Participants completed three repetitions of two horizontal push/pull transfer movements: pushing the patient across the bed, and pulling the patient across the bed.
Results
The force exerted on the ankles, knees, and hips were determined with peak values that more than doubled the participants own body weight. The pull motion of the horizontal patient transfer demonstrated 2 distinct movement patterns. While all participants began the motion with their foot in the dorsi-flexed positon, or on their toes, to reach the load, some participants generated the movement with a single leg while the other participants used both legs to move the load. It was noted that with increased amounts of dorsi-flexion, there was notably increased moments at the ankle, knee, and hip with peak moments of 86%, 131%, and 159% of body weight respectively. Two movement patterns were also noted for the push portion of the horizontal transfer with participants again beginning with the ankle dorsi-flexed, with some participants generating the movement with both legs (n=3) and the other (n=7) with the motion generated from one leg. As the dorsi-flexion of the ankle increased beyond 30 degrees, the magnitude of the joint moments increased with peak moments of 96%, 113%, and 156% of body weight for the ankle, knee, and hip.
Discussion
Two different techniques were identified during the horizontal transfer of a patient between a stretcher and a hospital bed. The participants all began both movements with their ankle dorsi-flexed, either extending across the bed to grasp the patient to begin the pull, or to press the patient across the bed in the push. While the technique utilized for the movement, one leg or two, did not appear to have an effect on the peak moment for the movement, the isolation of the force to one side of the body only, could cause uneven loading across the pelvis, thus placing the healthcare worker at a higher risk for musculoskeletal injury.

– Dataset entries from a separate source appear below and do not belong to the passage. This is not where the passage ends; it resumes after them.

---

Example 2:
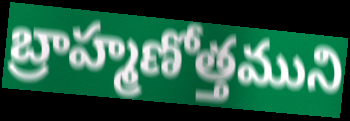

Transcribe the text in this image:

బ్రాహ్మణోత్తముని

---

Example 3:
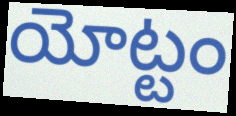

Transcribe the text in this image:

యోట్టం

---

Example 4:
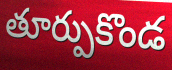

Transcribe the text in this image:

తూర్పుకొండ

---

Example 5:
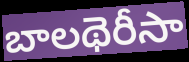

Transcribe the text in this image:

బాలథెరీసా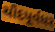
ચૌદપૂર્વધર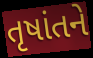
તૃષાંતને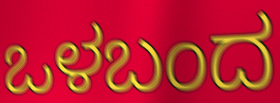
ಒಳಬಂದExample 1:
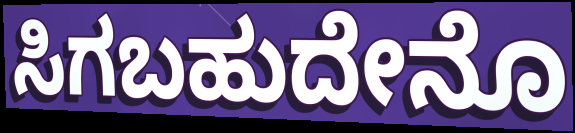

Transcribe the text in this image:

ಸಿಗಬಹುದೇನೊ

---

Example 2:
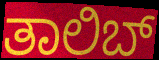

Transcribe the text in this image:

ತಾಲಿಬ್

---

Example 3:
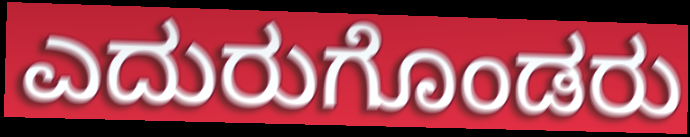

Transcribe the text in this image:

ಎದುರುಗೊಂಡರು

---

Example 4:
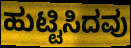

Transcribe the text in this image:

ಹುಟ್ಟಿಸಿದವು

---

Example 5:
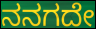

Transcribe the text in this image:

ನನಗದೇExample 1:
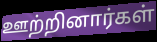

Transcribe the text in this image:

ஊற்றினார்கள்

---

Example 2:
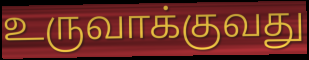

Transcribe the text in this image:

உருவாக்குவது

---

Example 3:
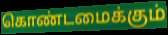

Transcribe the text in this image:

கொண்டமைக்கும்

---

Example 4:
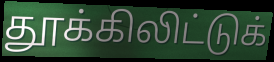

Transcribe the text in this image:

தூக்கிலிட்டுக்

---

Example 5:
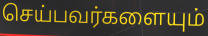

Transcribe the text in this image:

Force is exerted on all joints of the body when performing the horizontal transfer of a patient from a stretcher to a hospital bed. The dorsiflexion of the ankle gives indication that the greater the level of dorsiflexion, the greater the moment of the ankle, knee, and hip. It would be hypothesized that the moment at the lumbar spine would also be increased consistent with the moment of the lower extremities. It is also hypothesized that for the single leg technique, rotation of the pelvis toward the leg producing the movement will be seen. Further studies are needed to evaluate the horizontal transfer of the patient to compare lifting techniques and develop educational models that reduce the need to dorsiflex the ankle during the movement, and minimize the moment, or loading, of the joints and body segments. While mechanical lifts have indicated a reduction in injury risk in the acute care setting, they are impractical to use in the emergency setting, resulting in this movement being both common, and risky to nursing and EMT workers.